Si tratta di due isole abitate da soli pinguini, ma che in realtà hanno attorno grandi bacini di pesca.
La misura ridicolizzata dai media e citata dal primo ministro australiano ha un che di concreto.
Altri territori a statuto speciale o isole sono finiti in questa lista, con misure punitive ben più dure di quelle degli Stati propriamente detti, ma perché un comportamento così stravagante?
Scopo delle misure di Trump non è solo quello di aggiustare la bilancia commerciale USA (sarebbe misura improba), quanto quella di fare cassa.
Vai a tassare ciò che hai e nel caso degli USA, quello che hanno sono importazioni.

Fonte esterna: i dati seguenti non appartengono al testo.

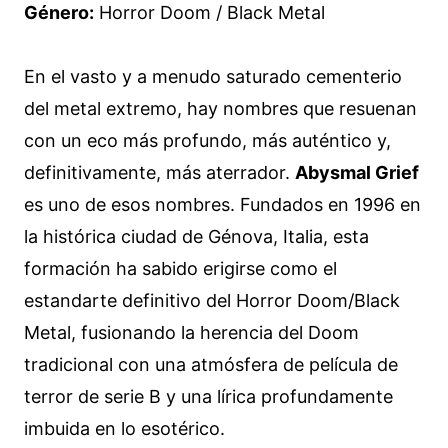
Género:
Horror Doom / Black Metal
En el vasto y a menudo saturado cementerio
del metal extremo, hay nombres que resuenan
con un eco más profundo, más auténtico y,
definitivamente, más aterrador.
Abysmal Grief
es uno de esos nombres. Fundados en 1996 en
la histórica ciudad de Génova, Italia, esta
formación ha sabido erigirse como el
estandarte definitivo del Horror Doom/Black
Metal, fusionando la herencia del Doom
tradicional con una atmósfera de película de
terror de serie B y una lírica profundamente
imbuida en lo esotérico.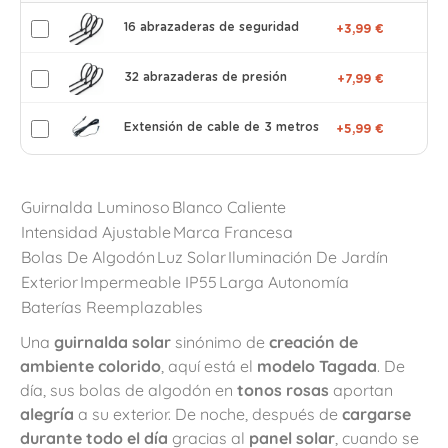
16 abrazaderas de seguridad
+3,99 €
32 abrazaderas de presión
+7,99 €
Extensión de cable de 3 metros
+5,99 €
Guirnalda Luminoso
Blanco Caliente
Intensidad Ajustable
Marca Francesa
Bolas De Algodón
Luz Solar
Iluminación De Jardín
Exterior
Impermeable IP55
Larga Autonomía
Baterías Reemplazables
Una
guirnalda solar
sinónimo de
creación de
ambiente colorido
, aquí está el
modelo Tagada
. De
día, sus bolas de algodón en
tonos rosas
aportan
alegría
a su exterior. De noche, después de
cargarse
durante todo el día
gracias al
panel solar
, cuando se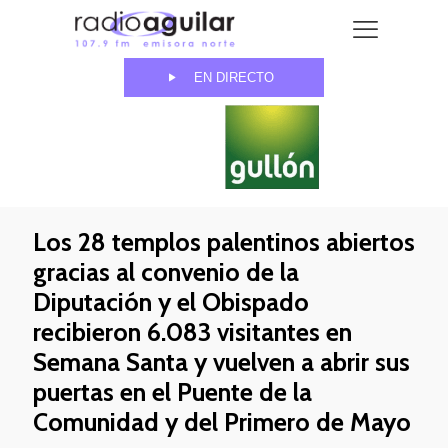
EN DIRECTO
Los 28 templos palentinos abiertos
gracias al convenio de la
Diputación y el Obispado
recibieron 6.083 visitantes en
Semana Santa y vuelven a abrir sus
puertas en el Puente de la
Comunidad y del Primero de Mayo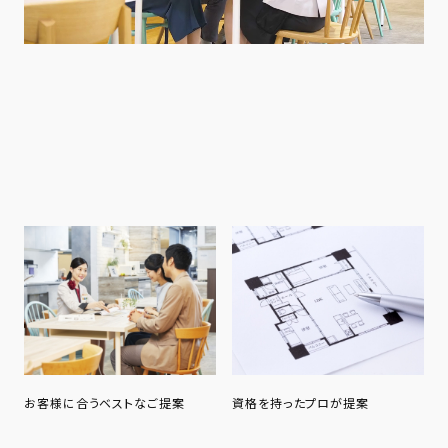
お客様に合うベストなご提案
資格を持ったプロが提案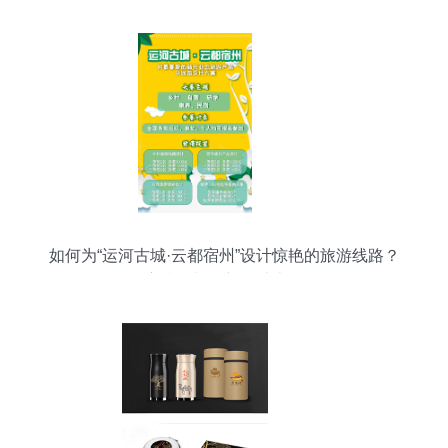
如何为“运河古城·云都宿州”设计惊艳的旅游线路？
参赛技巧与创新灵感大放送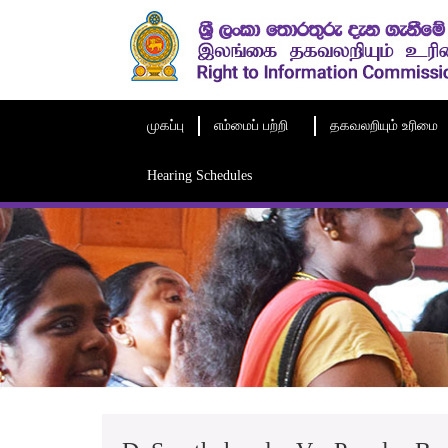
முகப்பு
எம்மைப் பற்றி
தகவலறியும் உரிமை
Hearing Schedules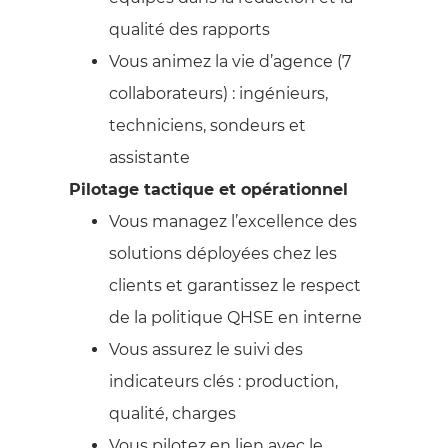
qualité des rapports
Vous animez la vie d’agence (7
collaborateurs) : ingénieurs,
techniciens, sondeurs et
assistante
Pilotage tactique et opérationnel
Vous managez l’excellence des
solutions déployées chez les
clients et garantissez le respect
de la politique QHSE en interne
Vous assurez le suivi des
indicateurs clés : production,
qualité, charges
Vous pilotez en lien avec le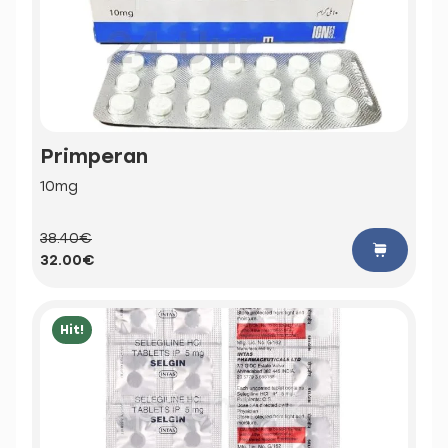
Primperan
10mg
38.40€
32.00€
Hit!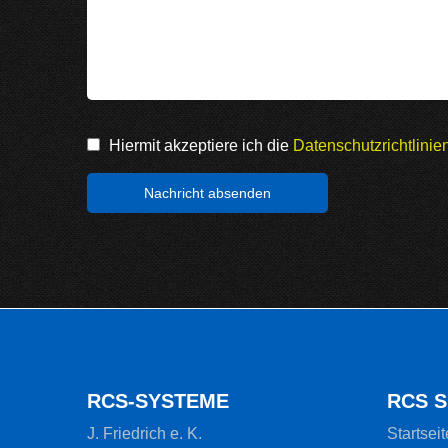
Hiermit akzeptiere ich die
Datenschutzrichtlini
RCS-SYSTEME
RCS 
J. Friedrich e. K.
Startseit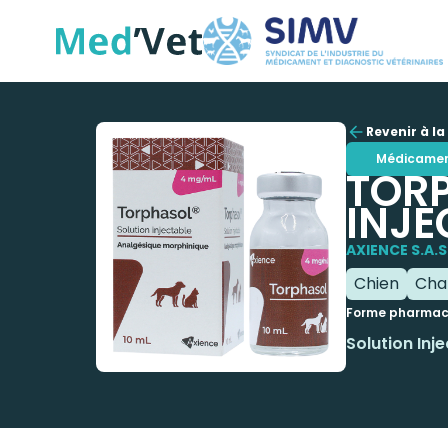
Revenir à la 
Médicame
TORP
INJE
AXIENCE S.A.S
Chien
Cha
Forme pharmac
Solution Inj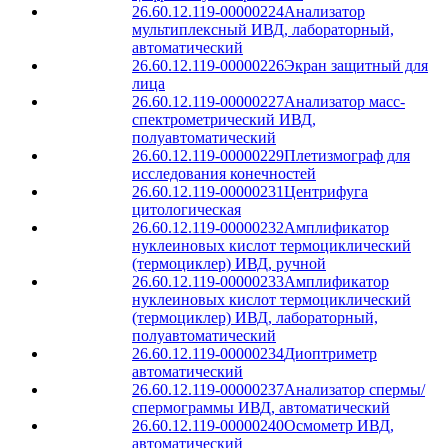
26.60.12.119-00000224
Анализатор
мультиплексный ИВД, лабораторный,
автоматический
26.60.12.119-00000226
Экран защитный для
лица
26.60.12.119-00000227
Анализатор масс-
спектрометрический ИВД,
полуавтоматический
26.60.12.119-00000229
Плетизмограф для
исследования конечностей
26.60.12.119-00000231
Центрифуга
цитологическая
26.60.12.119-00000232
Амплификатор
нуклеиновых кислот термоциклический
(термоциклер) ИВД, ручной
26.60.12.119-00000233
Амплификатор
нуклеиновых кислот термоциклический
(термоциклер) ИВД, лабораторный,
полуавтоматический
26.60.12.119-00000234
Диоптриметр
автоматический
26.60.12.119-00000237
Анализатор спермы/
спермограммы ИВД, автоматический
26.60.12.119-00000240
Осмометр ИВД,
автоматический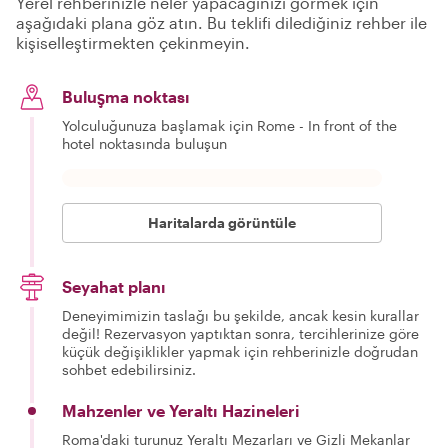
Yerel rehberinizle neler yapacağınızı görmek için
aşağıdaki plana göz atın. Bu teklifi dilediğiniz rehber ile
kişiselleştirmekten çekinmeyin.
Buluşma noktası
Yolculuğunuza başlamak için Rome - In front of the
hotel noktasında buluşun
Haritalarda görüntüle
Seyahat planı
Deneyimimizin taslağı bu şekilde, ancak kesin kurallar
değil! Rezervasyon yaptıktan sonra, tercihlerinize göre
küçük değişiklikler yapmak için rehberinizle doğrudan
sohbet edebilirsiniz.
Mahzenler ve Yeraltı Hazineleri
Roma'daki turunuz Yeraltı Mezarları ve Gizli Mekanlar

Chiaramente, come nota tutta l’informazione mondiale, porre dazi all’UE, alla Cina o all’Australia implica una risposta… Ma lo stesso non vale per piccoli isolotti, territori semi-autonomi o a statuto speciale.
In altre parole, si fa cassa anche sugli spiccioli.
Questo forse non ci aiuta a ridicolizzare Trump per aver messo dazi sulle isole dei pinguini, ma ci fa capire più brutalmente la crisi che sta vivendo il capitalismo USA.